» Task description
Could you please return each line of the data that has the word "eyewear"?

(Supplied entries begins)

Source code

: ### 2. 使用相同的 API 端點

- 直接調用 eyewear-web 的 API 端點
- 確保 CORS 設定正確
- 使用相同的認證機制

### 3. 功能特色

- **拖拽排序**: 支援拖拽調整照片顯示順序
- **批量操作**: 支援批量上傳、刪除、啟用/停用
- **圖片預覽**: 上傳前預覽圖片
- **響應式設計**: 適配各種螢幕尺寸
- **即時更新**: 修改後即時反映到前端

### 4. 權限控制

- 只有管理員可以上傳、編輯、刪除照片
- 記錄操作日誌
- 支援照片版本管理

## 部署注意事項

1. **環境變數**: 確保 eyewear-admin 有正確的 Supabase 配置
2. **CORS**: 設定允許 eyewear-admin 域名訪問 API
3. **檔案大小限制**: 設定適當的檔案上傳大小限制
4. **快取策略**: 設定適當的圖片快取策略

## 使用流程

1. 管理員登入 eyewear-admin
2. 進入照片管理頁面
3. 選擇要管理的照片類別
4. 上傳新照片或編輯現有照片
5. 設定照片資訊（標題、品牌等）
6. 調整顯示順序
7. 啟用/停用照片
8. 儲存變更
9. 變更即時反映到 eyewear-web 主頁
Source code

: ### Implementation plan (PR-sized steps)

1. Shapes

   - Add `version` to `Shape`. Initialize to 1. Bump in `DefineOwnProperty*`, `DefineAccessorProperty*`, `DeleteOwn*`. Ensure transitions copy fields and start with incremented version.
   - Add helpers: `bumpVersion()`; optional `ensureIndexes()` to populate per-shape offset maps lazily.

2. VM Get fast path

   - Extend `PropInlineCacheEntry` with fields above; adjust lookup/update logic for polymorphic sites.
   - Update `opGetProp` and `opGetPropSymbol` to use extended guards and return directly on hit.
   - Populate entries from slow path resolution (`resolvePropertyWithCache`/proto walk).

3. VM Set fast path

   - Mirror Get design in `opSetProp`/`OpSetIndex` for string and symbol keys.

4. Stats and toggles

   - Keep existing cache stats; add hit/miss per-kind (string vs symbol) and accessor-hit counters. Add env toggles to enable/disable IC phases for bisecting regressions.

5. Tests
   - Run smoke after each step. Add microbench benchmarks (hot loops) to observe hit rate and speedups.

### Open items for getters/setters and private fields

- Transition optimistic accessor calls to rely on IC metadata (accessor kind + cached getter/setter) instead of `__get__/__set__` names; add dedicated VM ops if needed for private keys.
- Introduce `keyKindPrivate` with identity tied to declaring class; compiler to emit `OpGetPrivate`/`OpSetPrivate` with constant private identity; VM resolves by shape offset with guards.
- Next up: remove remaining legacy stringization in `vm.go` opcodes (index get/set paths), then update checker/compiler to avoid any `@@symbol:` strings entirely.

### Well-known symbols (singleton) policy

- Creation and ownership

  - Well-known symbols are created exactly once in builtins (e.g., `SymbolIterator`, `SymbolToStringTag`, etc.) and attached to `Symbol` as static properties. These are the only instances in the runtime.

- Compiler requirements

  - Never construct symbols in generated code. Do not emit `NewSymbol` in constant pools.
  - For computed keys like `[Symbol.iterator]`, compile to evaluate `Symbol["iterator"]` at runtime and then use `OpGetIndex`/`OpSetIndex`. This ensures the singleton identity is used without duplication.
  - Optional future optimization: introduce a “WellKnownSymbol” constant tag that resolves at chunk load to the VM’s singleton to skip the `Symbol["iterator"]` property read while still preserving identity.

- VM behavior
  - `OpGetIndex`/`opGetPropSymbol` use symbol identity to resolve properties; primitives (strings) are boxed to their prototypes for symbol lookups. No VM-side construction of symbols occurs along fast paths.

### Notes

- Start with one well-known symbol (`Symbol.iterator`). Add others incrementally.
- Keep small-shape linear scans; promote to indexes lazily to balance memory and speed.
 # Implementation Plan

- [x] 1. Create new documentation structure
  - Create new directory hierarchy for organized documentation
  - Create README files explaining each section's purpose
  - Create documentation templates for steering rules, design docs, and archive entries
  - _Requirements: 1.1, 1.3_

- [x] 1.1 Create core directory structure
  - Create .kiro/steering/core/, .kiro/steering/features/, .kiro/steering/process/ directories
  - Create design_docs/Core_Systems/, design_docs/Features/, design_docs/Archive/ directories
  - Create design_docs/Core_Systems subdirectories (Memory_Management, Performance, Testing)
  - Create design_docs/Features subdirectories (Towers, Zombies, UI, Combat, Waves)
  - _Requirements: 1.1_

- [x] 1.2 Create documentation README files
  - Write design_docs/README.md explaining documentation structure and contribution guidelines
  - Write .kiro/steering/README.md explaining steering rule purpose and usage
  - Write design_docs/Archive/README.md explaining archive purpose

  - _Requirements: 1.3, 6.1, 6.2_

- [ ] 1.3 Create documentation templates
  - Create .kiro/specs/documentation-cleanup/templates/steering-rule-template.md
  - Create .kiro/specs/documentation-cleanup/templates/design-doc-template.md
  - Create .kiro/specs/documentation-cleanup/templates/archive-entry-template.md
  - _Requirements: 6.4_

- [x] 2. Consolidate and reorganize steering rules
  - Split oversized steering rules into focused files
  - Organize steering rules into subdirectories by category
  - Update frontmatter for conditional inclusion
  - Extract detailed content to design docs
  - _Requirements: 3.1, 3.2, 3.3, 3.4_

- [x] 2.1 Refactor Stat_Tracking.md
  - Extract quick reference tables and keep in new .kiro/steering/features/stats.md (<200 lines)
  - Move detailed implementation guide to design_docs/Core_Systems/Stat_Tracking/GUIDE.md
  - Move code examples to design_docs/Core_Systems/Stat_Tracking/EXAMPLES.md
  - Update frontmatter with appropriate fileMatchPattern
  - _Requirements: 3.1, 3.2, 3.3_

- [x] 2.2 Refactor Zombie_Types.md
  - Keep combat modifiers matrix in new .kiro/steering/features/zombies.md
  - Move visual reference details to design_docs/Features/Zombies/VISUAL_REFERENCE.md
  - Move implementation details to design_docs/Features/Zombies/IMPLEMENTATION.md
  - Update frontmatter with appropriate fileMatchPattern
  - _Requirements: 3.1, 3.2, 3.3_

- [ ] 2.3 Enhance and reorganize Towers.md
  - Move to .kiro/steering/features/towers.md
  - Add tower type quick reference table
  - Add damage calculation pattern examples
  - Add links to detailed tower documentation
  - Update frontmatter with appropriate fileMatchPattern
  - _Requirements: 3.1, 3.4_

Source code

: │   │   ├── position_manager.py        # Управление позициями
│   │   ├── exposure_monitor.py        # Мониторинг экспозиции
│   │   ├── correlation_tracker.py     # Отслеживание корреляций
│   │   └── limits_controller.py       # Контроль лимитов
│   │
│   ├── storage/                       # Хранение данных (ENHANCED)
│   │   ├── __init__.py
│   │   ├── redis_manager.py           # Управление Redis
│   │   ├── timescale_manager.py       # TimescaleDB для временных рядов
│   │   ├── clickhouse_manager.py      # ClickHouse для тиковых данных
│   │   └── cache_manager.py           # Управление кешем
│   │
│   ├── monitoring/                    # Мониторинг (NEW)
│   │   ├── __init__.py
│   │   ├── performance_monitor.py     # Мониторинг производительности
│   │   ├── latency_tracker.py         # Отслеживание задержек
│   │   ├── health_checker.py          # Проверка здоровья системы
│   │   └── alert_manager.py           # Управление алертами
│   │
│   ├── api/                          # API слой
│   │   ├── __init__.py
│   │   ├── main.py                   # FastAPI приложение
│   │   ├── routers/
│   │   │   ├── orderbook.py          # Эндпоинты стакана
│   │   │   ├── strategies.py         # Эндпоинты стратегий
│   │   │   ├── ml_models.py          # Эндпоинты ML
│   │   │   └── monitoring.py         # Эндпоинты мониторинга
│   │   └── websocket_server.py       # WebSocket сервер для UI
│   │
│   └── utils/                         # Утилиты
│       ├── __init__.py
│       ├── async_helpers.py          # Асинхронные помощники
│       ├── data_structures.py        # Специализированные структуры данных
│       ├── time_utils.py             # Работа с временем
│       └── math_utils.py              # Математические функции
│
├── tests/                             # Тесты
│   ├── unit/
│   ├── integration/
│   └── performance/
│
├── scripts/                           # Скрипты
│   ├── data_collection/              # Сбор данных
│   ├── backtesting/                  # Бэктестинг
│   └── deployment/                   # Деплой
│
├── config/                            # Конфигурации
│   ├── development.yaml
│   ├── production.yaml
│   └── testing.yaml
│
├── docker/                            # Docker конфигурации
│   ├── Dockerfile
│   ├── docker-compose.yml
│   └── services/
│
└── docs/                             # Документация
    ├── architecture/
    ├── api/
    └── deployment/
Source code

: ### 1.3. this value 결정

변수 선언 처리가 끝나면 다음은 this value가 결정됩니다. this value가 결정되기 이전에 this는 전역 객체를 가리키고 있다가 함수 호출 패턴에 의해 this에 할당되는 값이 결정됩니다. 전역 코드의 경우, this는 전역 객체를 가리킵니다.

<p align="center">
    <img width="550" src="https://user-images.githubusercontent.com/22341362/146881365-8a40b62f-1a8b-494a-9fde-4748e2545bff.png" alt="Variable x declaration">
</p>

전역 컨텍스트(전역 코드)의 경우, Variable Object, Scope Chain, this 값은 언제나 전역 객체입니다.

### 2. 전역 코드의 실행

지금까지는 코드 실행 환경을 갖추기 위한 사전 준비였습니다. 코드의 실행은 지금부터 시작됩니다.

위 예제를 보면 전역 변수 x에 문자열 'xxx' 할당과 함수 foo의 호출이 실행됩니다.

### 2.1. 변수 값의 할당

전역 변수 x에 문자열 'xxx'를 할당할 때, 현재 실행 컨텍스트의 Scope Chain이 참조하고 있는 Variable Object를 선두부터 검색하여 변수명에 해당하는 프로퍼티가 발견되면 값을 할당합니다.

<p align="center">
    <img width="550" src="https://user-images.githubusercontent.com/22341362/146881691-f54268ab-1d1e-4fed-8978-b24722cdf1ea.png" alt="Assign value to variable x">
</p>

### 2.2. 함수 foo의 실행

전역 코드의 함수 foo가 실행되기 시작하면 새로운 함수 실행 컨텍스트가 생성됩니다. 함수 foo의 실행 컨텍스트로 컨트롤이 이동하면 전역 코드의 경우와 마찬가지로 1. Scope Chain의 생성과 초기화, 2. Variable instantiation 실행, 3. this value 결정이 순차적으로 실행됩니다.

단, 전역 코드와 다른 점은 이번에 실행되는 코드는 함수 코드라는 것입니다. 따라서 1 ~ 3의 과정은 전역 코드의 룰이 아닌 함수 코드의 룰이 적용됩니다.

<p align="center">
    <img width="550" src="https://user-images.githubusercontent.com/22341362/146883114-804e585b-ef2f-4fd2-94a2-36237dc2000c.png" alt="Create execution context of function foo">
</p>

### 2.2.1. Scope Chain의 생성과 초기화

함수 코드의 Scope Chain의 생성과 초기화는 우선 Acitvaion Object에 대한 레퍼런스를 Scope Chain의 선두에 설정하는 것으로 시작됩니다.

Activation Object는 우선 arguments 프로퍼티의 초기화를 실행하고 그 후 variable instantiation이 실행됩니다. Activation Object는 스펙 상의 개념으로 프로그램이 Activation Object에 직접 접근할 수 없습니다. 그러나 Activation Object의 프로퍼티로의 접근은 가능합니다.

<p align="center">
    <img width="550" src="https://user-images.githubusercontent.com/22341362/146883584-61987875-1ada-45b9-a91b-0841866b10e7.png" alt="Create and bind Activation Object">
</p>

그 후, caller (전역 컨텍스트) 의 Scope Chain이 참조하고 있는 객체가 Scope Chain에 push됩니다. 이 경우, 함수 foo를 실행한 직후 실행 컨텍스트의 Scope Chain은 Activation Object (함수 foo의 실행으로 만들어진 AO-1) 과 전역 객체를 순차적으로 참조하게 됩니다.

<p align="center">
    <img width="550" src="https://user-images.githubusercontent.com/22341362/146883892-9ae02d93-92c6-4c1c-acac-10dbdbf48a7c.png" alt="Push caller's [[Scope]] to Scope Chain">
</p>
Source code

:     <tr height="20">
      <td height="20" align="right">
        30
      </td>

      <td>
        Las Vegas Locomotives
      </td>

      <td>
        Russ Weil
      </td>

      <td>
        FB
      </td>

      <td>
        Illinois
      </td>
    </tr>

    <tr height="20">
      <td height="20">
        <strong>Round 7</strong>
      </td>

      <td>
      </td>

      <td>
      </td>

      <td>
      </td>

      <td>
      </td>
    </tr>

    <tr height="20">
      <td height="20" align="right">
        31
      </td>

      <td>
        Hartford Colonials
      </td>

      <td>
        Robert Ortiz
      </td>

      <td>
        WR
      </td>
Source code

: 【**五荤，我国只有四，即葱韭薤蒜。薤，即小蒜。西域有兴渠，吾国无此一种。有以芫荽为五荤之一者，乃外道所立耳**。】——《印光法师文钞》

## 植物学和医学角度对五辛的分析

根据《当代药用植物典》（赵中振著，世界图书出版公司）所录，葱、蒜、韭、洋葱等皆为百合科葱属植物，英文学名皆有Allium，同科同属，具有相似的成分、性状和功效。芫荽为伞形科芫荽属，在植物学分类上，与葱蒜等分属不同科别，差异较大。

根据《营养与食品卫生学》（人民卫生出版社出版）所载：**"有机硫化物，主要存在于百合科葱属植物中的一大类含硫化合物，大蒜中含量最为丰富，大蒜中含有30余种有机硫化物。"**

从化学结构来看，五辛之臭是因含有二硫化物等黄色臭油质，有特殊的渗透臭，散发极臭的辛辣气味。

(Supplied entries ends)

» Finished task
- 直接調用 eyewear-web 的 API 端點
1. **環境變數**: 確保 eyewear-admin 有正確的 Supabase 配置
2. **CORS**: 設定允許 eyewear-admin 域名訪問 API
1. 管理員登入 eyewear-admin
9. 變更即時反映到 eyewear-web 主頁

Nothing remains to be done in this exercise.